### THE PROBLEM
If a line in the records below contains the word "lines", copy it.
─── DATA FOR ANALYSIS ───
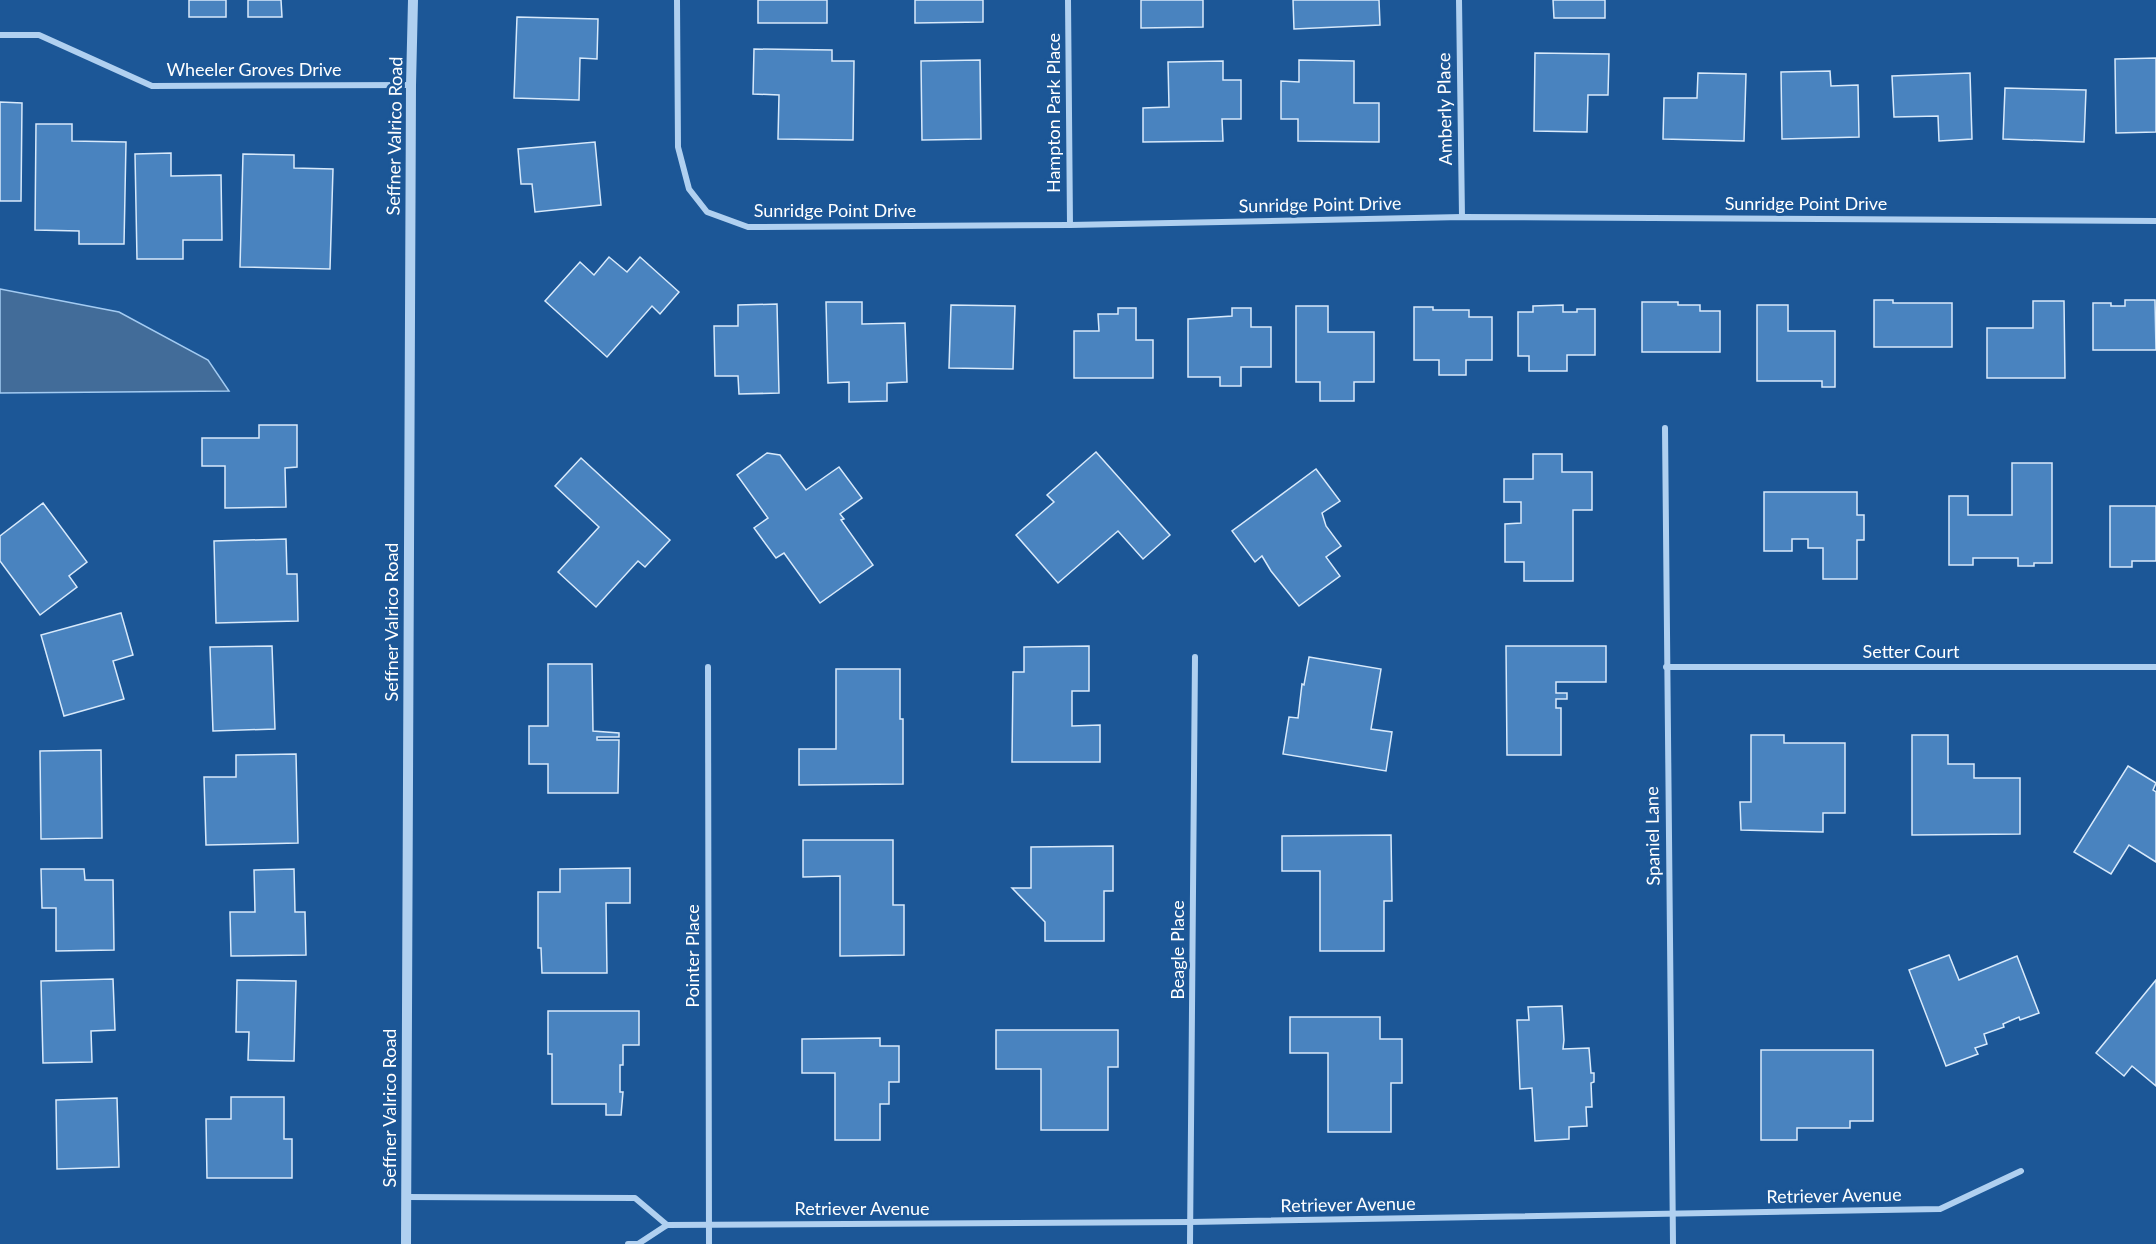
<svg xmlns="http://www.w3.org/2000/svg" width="2156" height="1244" font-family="Lato,sans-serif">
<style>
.water{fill:#426c99;stroke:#a3cbf2;stroke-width:1.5}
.building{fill:#4983bf;stroke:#d7e9fb;stroke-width:1.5}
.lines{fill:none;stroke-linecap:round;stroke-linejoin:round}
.minor{stroke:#b0d0f0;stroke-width:6}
.tertiary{stroke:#b0d0f0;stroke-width:10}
.labels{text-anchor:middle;stroke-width:6;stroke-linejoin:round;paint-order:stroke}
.street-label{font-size:18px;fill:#fff;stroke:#1c5797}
</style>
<rect width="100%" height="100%" fill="#1c5797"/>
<polygon class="water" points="0,289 119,312 208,360 229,391 0,393"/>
<g class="building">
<rect x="189" y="0" width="37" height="17"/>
<polygon points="248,0 281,0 282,17 248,17"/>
<rect x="758" y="0" width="69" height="23"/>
<polygon points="915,0 983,0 983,22 915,23"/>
<polygon points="1141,0 1203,0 1203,27 1141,28"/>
<polygon points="1293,0 1379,0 1380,25 1294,29"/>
<polygon points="1553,0 1605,0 1605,18 1554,18"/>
<polygon points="517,17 598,19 597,59 580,58 579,100 514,98"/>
<polygon points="754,49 832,50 832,61 854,61 853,140 778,139 779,95 753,94"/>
<polygon points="1535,53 1609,54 1608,95 1588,95 1587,132 1534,131"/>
<polygon points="2156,58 2156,132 2116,133 2115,59"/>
<polygon points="980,60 981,139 922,140 921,61"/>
<polygon points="1299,60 1354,61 1354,103 1379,103 1379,142 1298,141 1298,119 1281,119 1281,81 1299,82"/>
<polygon points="1223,61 1223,80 1241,80 1241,119 1222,119 1223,141 1143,142 1143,108 1169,107 1168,62"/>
<polygon points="1830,71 1831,86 1858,85 1859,137 1782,139 1781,72"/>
<polygon points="1698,73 1746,74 1744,141 1663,139 1664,98 1697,98"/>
<polygon points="1970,73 1972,139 1939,141 1938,116 1894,117 1892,76"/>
<polygon points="2005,88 2086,90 2084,142 2003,139"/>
<polygon points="0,102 22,103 21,201 0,201"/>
<polygon points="36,124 72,124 72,141 126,142 124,244 79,244 79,231 35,230"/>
<polygon points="595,142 601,205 535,212 532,184 521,184 518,149"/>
<polygon points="171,153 171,176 221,175 222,240 183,240 183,259 137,259 135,154"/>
<polygon points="243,154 294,155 294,168 333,169 330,269 240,267"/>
<polygon points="609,257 627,272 640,257 679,292 660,314 652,306 607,357 545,301 580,262 594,275"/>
<polygon points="1874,300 1893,300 1893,303 1952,303 1952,347 1874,347"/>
<polygon points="2125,300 2155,300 2156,350 2093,350 2093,303 2111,303 2111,306 2125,306"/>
<polygon points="2033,301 2064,301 2065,378 1987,378 1987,328 2033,328"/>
<polygon points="826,302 862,302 862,324 905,323 907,382 887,383 887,401 849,402 849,382 828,383"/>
<polygon points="1642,302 1678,302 1678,305 1700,305 1700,311 1720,311 1720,352 1642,352"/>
<polygon points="777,304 779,393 739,394 738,376 715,376 714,326 738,326 738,305"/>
<polygon points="951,305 1015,306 1013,369 949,368"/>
<polygon points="1563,305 1563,312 1577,312 1577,309 1595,309 1595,355 1567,355 1567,371 1529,371 1529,356 1518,356 1518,312 1533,312 1533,306"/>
<polygon points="1757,305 1788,305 1788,331 1835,331 1835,387 1822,387 1822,381 1757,381"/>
<polygon points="1296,306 1328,306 1328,332 1374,332 1374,382 1354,382 1354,401 1320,401 1320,382 1296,382"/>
<polygon points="1414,307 1433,307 1433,310 1469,310 1469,317 1492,317 1492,360 1466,360 1466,375 1439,375 1439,360 1414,360"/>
<polygon points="1118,308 1136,308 1136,340 1153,340 1153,378 1074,378 1074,331 1099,331 1098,314 1118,314"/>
<polygon points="1232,308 1251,308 1251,327 1271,327 1271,367 1241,367 1241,386 1220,386 1220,377 1188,377 1188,319 1232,316"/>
<polygon points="259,425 297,425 297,467 285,468 286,507 225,508 225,466 202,466 202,438 259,438"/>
<polygon points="1096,452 1170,535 1143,559 1118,531 1058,583 1016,535 1054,502 1047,495"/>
<polygon points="767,453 780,455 806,490 839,467 862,498 840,514 844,519 841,520 873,565 820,603 784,553 776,558 754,528 768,518 737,475"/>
<polygon points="1533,454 1562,454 1562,472 1592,472 1592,510 1573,510 1573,581 1524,581 1524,562 1505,562 1505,524 1521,523 1521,502 1504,502 1504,479 1533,479"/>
<polygon points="581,458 670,540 645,567 638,561 596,607 558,572 599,527 555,486"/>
<polygon points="2012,463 2052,463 2052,563 2034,563 2034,566 2018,566 2018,558 1973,558 1973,565 1949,565 1949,496 1968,496 1968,515 2012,515"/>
<polygon points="1316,469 1340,501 1322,513 1326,526 1341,546 1326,557 1340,576 1299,606 1271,571 1262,556 1255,562 1232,531"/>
<polygon points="1764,492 1857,492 1857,515 1864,515 1864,540 1857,540 1857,579 1823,579 1823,548 1808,548 1808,539 1792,539 1792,551 1764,551"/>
<polygon points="43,503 87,562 69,576 77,587 40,615 0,561 0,536"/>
<polygon points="2110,506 2156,506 2156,561 2132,561 2132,567 2110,567"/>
<polygon points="286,539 287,574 297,574 298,621 216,623 214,541"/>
<polygon points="121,613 133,655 113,661 124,699 64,716 41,635"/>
<polygon points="272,646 275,729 213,731 210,647"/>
<polygon points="1089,646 1089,691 1072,691 1072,726 1100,725 1100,762 1012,762 1013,672 1024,672 1024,647"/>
<polygon points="1506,646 1606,646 1606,682 1556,682 1556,693 1567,693 1567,699 1556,699 1556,708 1561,708 1561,755 1507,755"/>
<polygon points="1309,657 1381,669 1371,729 1392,732 1386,771 1283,754 1289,717 1298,718 1302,684 1304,685"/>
<polygon points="548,664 592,664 593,731 619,733 619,737 597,737 597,740 619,740 618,793 548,793 548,764 529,764 529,726 548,726"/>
<polygon points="836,669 900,669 900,719 903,719 903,784 799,785 799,749 836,749"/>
<polygon points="1751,735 1784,735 1784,743 1845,743 1845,813 1823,813 1823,832 1741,830 1740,802 1751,802"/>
<polygon points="1912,735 1948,735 1948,764 1974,764 1974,778 2020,778 2020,834 1912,835"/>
<polygon points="101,750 102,838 41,839 40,751"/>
<polygon points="296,754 298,843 206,845 204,777 236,777 236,755"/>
<polygon points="2128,766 2156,783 2153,790 2156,792 2156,862 2129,845 2111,874 2074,852"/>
<polygon points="1391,835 1392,901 1384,901 1384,951 1320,951 1320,871 1282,871 1282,836"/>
<polygon points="803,840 893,840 893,905 904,905 904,955 840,956 840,876 803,877"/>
<polygon points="1113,846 1113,891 1104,891 1104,941 1045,941 1045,922 1012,888 1031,888 1031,847"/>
<polygon points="630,868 630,903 606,903 607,973 542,973 541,948 538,948 538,892 560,892 560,869"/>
<polygon points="41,869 84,869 85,880 113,880 114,950 56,951 56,908 42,908"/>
<polygon points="294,869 295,912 305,912 306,955 231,956 230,912 255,912 254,870"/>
<polygon points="1949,955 1959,980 2017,956 2039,1013 2020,1020 2019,1017 2003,1024 2004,1027 1984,1034 1987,1044 1975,1048 1978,1054 1946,1066 1909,970"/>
<polygon points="113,979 115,1030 91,1031 92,1062 43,1063 41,981"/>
<polygon points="237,980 296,981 294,1061 248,1060 249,1032 236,1032"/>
<polygon points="2156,980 2156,1086 2132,1066 2124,1076 2096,1053"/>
<polygon points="1562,1006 1564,1040 1563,1049 1589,1048 1591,1073 1594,1073 1594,1082 1591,1083 1592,1107 1586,1107 1587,1126 1569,1127 1569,1139 1535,1141 1532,1088 1520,1089 1517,1020 1529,1020 1528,1007"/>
<polygon points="548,1011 639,1011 639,1045 623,1045 623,1065 620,1065 620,1092 623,1092 621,1115 606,1115 606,1104 552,1104 552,1054 548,1054"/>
<polygon points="1290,1017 1380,1017 1380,1039 1402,1039 1402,1083 1391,1083 1391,1132 1328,1132 1328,1053 1290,1053"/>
<polygon points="996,1030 1118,1030 1118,1067 1108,1067 1108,1130 1041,1130 1041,1069 996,1069"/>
<polygon points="880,1038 880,1046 899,1046 899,1082 889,1082 889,1104 880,1104 880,1140 835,1140 835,1073 802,1073 802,1039"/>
<polygon points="1761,1050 1873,1050 1873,1121 1850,1121 1850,1128 1797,1128 1797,1140 1761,1140"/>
<polygon points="231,1097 284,1097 284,1139 292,1139 292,1178 207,1178 206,1119 231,1119"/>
<polygon points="117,1098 119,1167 57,1169 56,1100"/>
</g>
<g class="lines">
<g class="minor">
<polyline points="677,0 678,147 689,189 707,212 748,227 1070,225 1462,217 2156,221"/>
<polyline points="1068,0 1070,225"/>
<polyline points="1459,0 1462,217"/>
<polyline points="0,35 39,35 152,86 411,85"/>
<polyline points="1665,428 1673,1244"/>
<polyline points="708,667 709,1244"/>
<polyline points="1666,667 2156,667"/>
<polyline points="406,1197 635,1198 667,1225"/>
<polyline points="628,1244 638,1244 667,1225 1190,1222 1940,1209 2021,1171"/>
<polyline points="1190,1244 1195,657"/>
</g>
<polyline class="tertiary" points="406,1244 411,85 413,0"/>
</g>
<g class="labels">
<g class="street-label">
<text x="254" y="76">Wheeler Groves Drive</text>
<text transform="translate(1445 109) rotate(-91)" y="6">Amberly Place</text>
<text transform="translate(1054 113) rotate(-90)" y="6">Hampton Park Place</text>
<text transform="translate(395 136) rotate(-89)" y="6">Seffner Valrico Road</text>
<text x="1806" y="210">Sunridge Point Drive</text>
<text transform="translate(1320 205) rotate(-1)" y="6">Sunridge Point Drive</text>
<text x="835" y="217">Sunridge Point Drive</text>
<text transform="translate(392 622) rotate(-90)" y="6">Seffner Valrico Road</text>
<text x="1911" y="658">Setter Court</text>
<text transform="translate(1653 836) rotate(-91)" y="6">Spaniel Lane</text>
<text transform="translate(1178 950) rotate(-90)" y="6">Beagle Place</text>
<text transform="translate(693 956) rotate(-90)" y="6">Pointer Place</text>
<text transform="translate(390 1108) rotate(-90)" y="6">Seffner Valrico Road</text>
<text transform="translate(1834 1196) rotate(-1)" y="6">Retriever Avenue</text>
<text transform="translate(1348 1205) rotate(-1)" y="6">Retriever Avenue</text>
<text x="862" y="1215">Retriever Avenue</text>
</g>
</g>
</svg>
───
### EXERCISE OUTPUT
.lines{fill:none;stroke-linecap:round;stroke-linejoin:round}
<g class="lines">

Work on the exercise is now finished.